The pharmaceutical industry doesn't want to find a natural cure for cancer because there is no profit in a cure. Big Pharma makes its money selling products that at best only manage symptoms that are not life threatening but on going. Anyone with high blood pressure is a financial bonanza for the drug companies. Those unfortunate individuals will take profitable "management medication" until they die. Got it? Management pays. Cures do not.

However, I am not a conspiracy theorist. But I am a thinker. And I think this: There is a lot of stupidity and far too many "experts" who have been educated beyond their intelligence who are in charge of how and what research gets done, and what the public is told and led to believe as unimpeachable.

This is what I am getting at: A recent press release, "Study doubts antioxidant benefits for heart risk women" told about a study that concluded that women at high risk for heart disease are unlikely to see any benefit from taking antioxidants C,E, or beta carotene.

The study was conducted at prestigious Brigham and Women's Hospital and Harvard Medical School in Boston. Right there you know the findings of this study are to be taken as the Word of God. And that's exactly the effect it has when an uninformed, wary populace learns about the study conclusion.

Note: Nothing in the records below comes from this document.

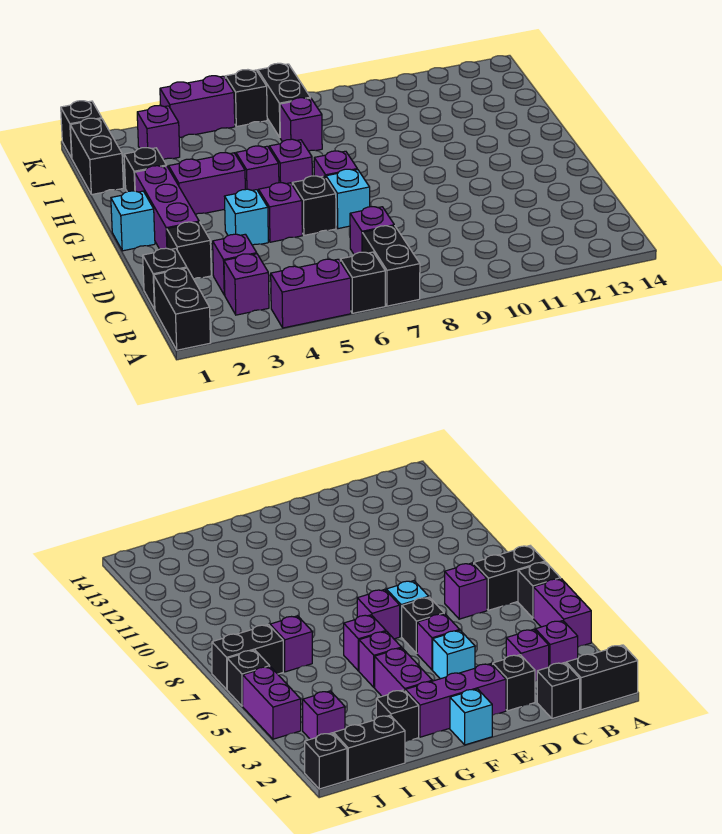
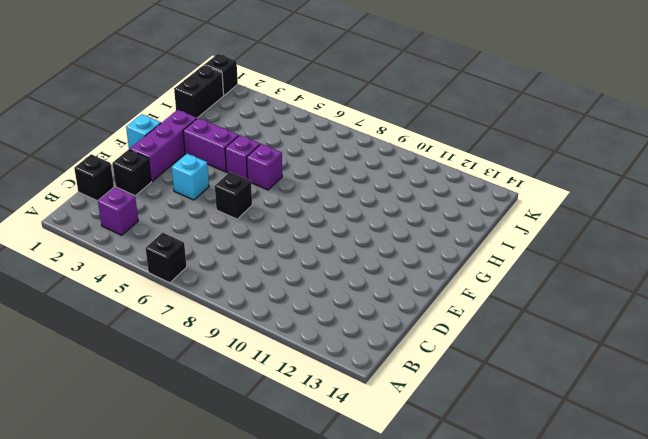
none -> black 1x2 brick [154,268,211,350]
none -> purple 1x2 brick [271,259,351,328]
none -> black 1x2 brick [362,226,420,306]

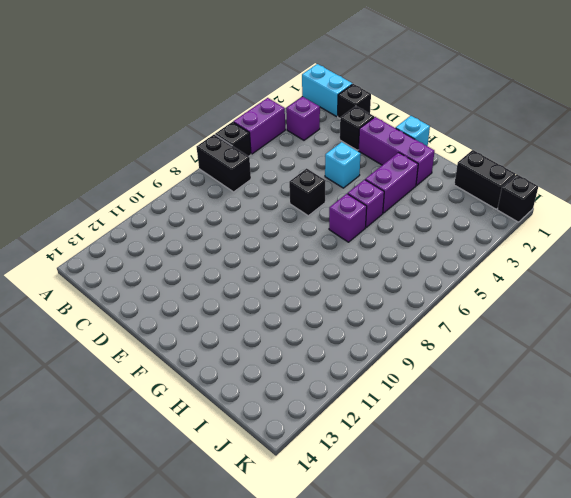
cyan 1x2 brick [302,64,352,116] -> black 1x2 brick [154,268,211,350]
none -> purple 1x1 brick [213,234,257,295]
none -> purple 1x1 brick [350,207,394,254]
none -> purple 1x1 brick [259,183,302,242]

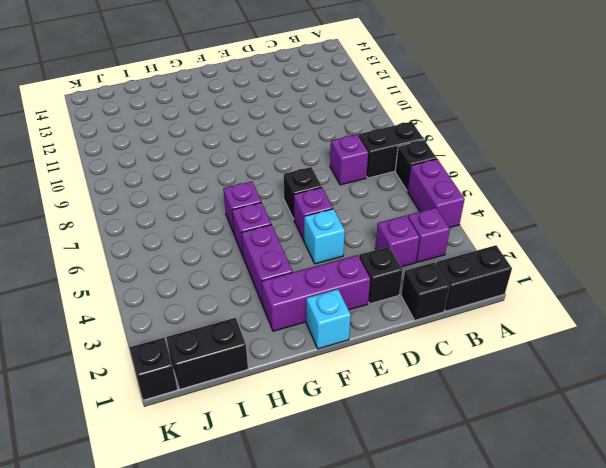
none -> cyan 1x1 brick [326,169,370,229]
none -> purple 1x1 brick [314,151,357,178]
none -> black 1x1 brick [124,148,166,192]

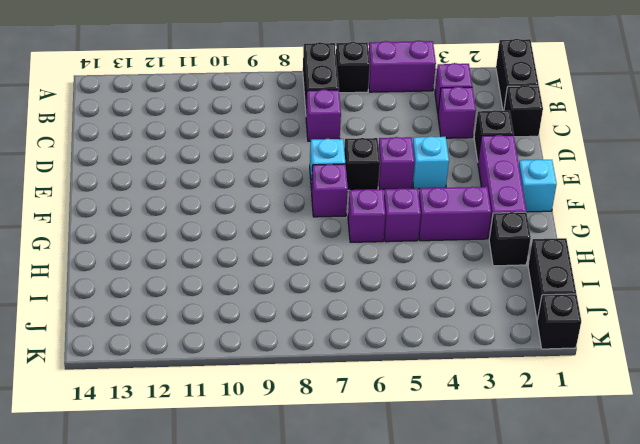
none -> purple 1x1 brick [280,98,322,151]
none -> purple 1x1 brick [137,105,180,160]
none -> black 1x2 brick [258,63,310,137]

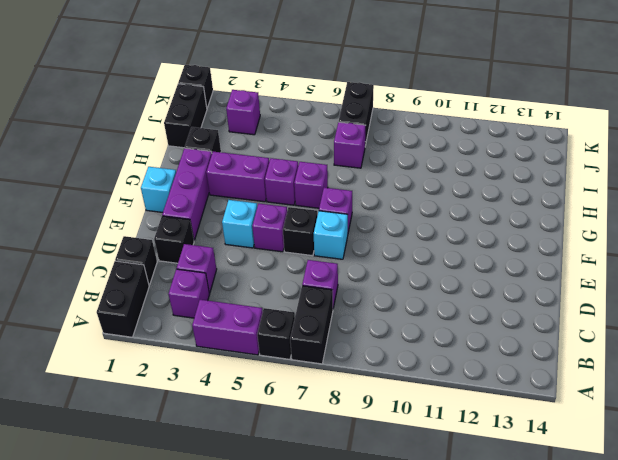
none -> purple 1x2 brick [160,76,235,138]
none -> black 1x1 brick [225,70,267,127]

And what is the study conclusion?

"There was no overall effect of ascorbic acid, (vitamin C) vitamin E or beta carotene on the primary combined end point or on the individual secondary outcomes of myocardial infarction, stroke, coronary revascularization or cardiovascular disease death," wrote the researchers.

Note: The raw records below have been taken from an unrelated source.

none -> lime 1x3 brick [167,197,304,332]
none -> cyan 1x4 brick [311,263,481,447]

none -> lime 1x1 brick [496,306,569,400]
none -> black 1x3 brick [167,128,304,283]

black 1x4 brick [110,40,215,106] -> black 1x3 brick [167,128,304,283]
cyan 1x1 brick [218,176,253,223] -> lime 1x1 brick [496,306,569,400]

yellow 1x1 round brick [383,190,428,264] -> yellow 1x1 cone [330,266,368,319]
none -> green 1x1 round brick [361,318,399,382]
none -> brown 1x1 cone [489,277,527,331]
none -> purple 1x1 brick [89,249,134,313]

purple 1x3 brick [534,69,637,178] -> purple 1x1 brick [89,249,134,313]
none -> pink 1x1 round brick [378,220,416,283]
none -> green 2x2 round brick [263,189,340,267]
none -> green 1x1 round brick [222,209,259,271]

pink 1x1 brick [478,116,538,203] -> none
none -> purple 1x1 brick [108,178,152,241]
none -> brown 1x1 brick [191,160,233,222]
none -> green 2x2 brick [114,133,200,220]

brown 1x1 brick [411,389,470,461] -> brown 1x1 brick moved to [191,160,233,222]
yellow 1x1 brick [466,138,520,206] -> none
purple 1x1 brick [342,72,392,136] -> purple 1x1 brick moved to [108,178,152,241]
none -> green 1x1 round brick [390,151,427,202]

That's a mouthful. They could just as well said that the supplements were useless, but that would not have sounded scientific enough.

Here's what really happened: Women with a history of heart disease and a whole host of other health issues were chosen for the study. They were not "at risk" for heart disease - they had heart disease. In other words, they were very sick puppies.

Here's why the study didn't produce positive results: The women were randomly assigned to take 500 mg of vitamin C or a placebo every day, 600 units of vitamin E or placebo and 50 mg of beta carotene or placebo every day.

Anyone with even a smattering of knowledge about what supplements can or cannot do would know that the doses given could not produce a cure or even a major benefit for anyone with severe heart problems. The doses given in the study are doses that health-aware people take every day, knowing that prevention is the key to staying healthy.

This type of useless study is nothing new. The medical industry along with Big Pharma continue to spend time and our tax money on research that is doomed to fail from the get go. You can't expect to cure very sick people with severe health problems with dietary doses of supplements. It ain't gonna happen - ever. But this kind of worthless research serves a purpose - it perpetuates the fiction that supplements are useless, and worse - possibly dangerous.

I recall telling a woman that I take 2,000 units of vitamin E daily. The woman rolled her eyes and said, "That's dangerous. My doctor would never go for that." For sure. Most traditionally trained doctors don't know squat about supplements, and don't want to know. Those with enough intellectual honesty and curiosity who ask questions run the risk of the scorn of their peers, which in the medical profession is a fate worse than death.

Many people won't take supplements unless they are recommended by their physician who may have only minimal training in nutrition. All most traditionally trained doctors know is what "research shows" - research of the type done at prestigious universities, hospitals and by the pharmaceutical industry.

Bottom line: Be a thinker. Understand that supplements in dietary doses cannot be expected to cure. But when they are taken in adequate amounts before a disease state begins, they can be life savers.